Pernahkah sobat blogger mendengar informasi kalau cabut gigi menyebabkan buta? Informasi ini sudah lama kita dengar, bahkan di kalangan orang berpendidikan pun beredar informasi ini. Tidak dapat dipungkiri kalau mencabut gigi adalah suatu proses beresiko, bahkan di dalam dunia kedokteran gigi terdapat dokter gigi yang secara tegas menyatakan tidak akan menangani kasus pencabutan gigi dengan berbagai alasan.


Resiko dalam proses pencabutan gigi menyangkut keseluruhan proses, dimulai dari pemberian anestesi, proses pencabutan gigi (ekstraksi), sampai proses penyebuhan pasca tindakan.
Dilihat dari sisi anatomi, tidak ada keterkaitan langsung antara saraf mata dan gigi. Kedua saraf keluar dari otak dalam keadaan terpisah melewati jalur yang berbeda pula. Sehingga dapat dikatakan bahwa pencabutan gigi itu sendiri tidak terkait langsung dengan komplikasi yang melibatkan organ mata. Kemungkinan yang dapat terjadi adalah adanya infeksi sebelum atau sesudah pencabutan gigi, dimana infeksi  menyebar sampai ke organ mata. Perlu ditekankan disini bahwa tidak hanya pencabutan gigi yang memiliki resiko seperti ini, setiap tindakan operatif pada daerah kepala memiliki resiko serupa.

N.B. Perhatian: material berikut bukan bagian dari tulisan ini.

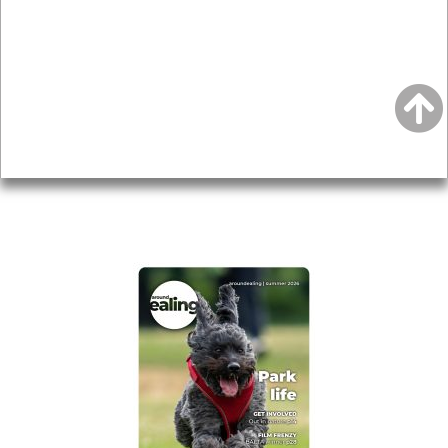
Local history
Magazine
Topics
About
Accessibility
Advertising
Privacy
AROUND EALING ISSUE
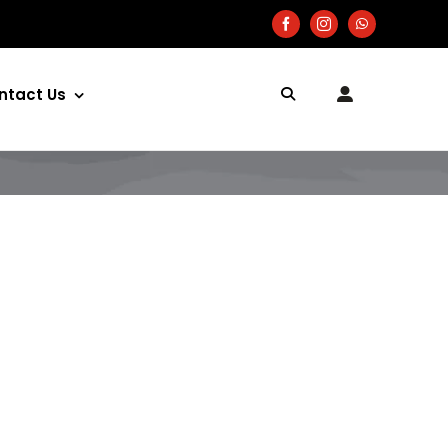
ntact Us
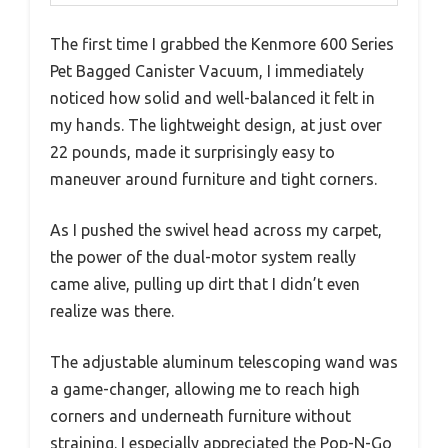
The first time I grabbed the Kenmore 600 Series
Pet Bagged Canister Vacuum, I immediately
noticed how solid and well-balanced it felt in
my hands. The lightweight design, at just over
22 pounds, made it surprisingly easy to
maneuver around furniture and tight corners.
As I pushed the swivel head across my carpet,
the power of the dual-motor system really
came alive, pulling up dirt that I didn’t even
realize was there.
The adjustable aluminum telescoping wand was
a game-changer, allowing me to reach high
corners and underneath furniture without
straining. I especially appreciated the Pop-N-Go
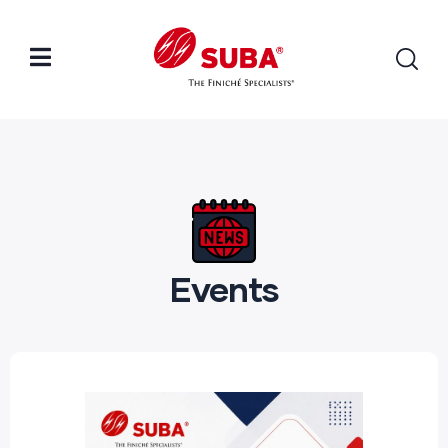
Events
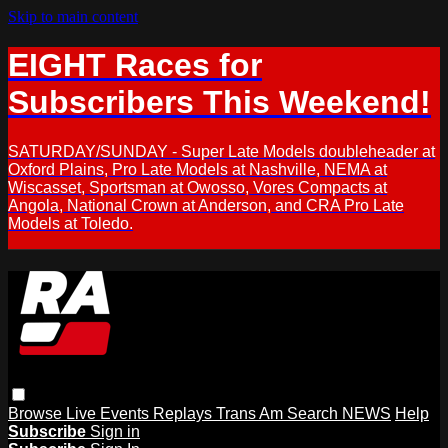
Skip to main content
EIGHT Races for
Subscribers This Weekend!
SATURDAY/SUNDAY - Super Late Models doubleheader at
Oxford Plains, Pro Late Models at Nashville, NEMA at
Wiscasset, Sportsman at Owosso, Vores Compacts at
Angola, National Crown at Anderson, and CRA Pro Late
Models at Toledo.
Browse
Live Events
Replays
Trans Am
Search
NEWS
Help
Subscribe
Sign in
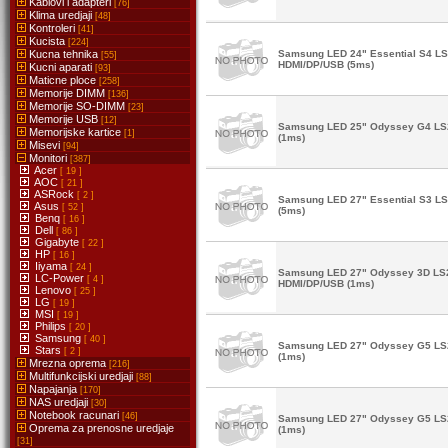
Kablovi i adapteri
[76]
Klima uredjaji
[48]
Kontroleri
[41]
Kucista
[224]
Kucna tehnika
Samsung LED 24" Essential S4 
[55]
HDMI/DP/USB (5ms)
Kucni aparati
[93]
Maticne ploce
[258]
Memorije DIMM
[136]
Memorije SO-DIMM
[23]
Memorije USB
[12]
Samsung LED 25" Odyssey G4 L
Memorijske kartice
[1]
(1ms)
Misevi
[94]
Monitori
[387]
Acer
[ 19 ]
AOC
[ 21 ]
ASRock
[ 2 ]
Samsung LED 27" Essential S3 
Asus
[ 52 ]
(5ms)
Benq
[ 16 ]
Dell
[ 86 ]
Gigabyte
[ 22 ]
HP
[ 16 ]
Iiyama
[ 24 ]
Samsung LED 27" Odyssey 3D L
LC-Power
[ 4 ]
HDMI/DP/USB (1ms)
Lenovo
[ 25 ]
LG
[ 19 ]
MSI
[ 19 ]
Philips
[ 20 ]
Samsung
[ 40 ]
Samsung LED 27" Odyssey G5 L
Stars
[ 2 ]
(1ms)
Mrezna oprema
[216]
Multifunkcijski uredjaji
[88]
Napajanja
[170]
NAS uredjaji
[30]
Notebook racunari
[46]
Samsung LED 27" Odyssey G5 L
Oprema za prenosne uredjaje
(1ms)
[31]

Untuk mengantisipasi resiko infeksi, sebelum tindakan operatif apapun, termasuk daerah kepala, khususnya pencabutan gigi, dilakukan pemeriksaan untuk memastikan tidak ada infeksi dan peradangan disekitar area tindakan. Bila terdapat infeksi dan peradangan maka sebelumnya harus ditangani dengan pemberian obat. Setelah tindakan cabut gigi, diberikan juga obat sebagai antisipasi munculnya infeksi, mengingat infeksi sangat mudah menyebar melalui pembuluh darah yang terbuka.
Demikian informasi singkat mengenai mitos cabut gigi menyebabkan buta, semoga masyarakat dapat memahami informasi yang telah diberikan sehingga tidak memunculkan ketakutan tak beralasan terhadap proses cabut gigi ini.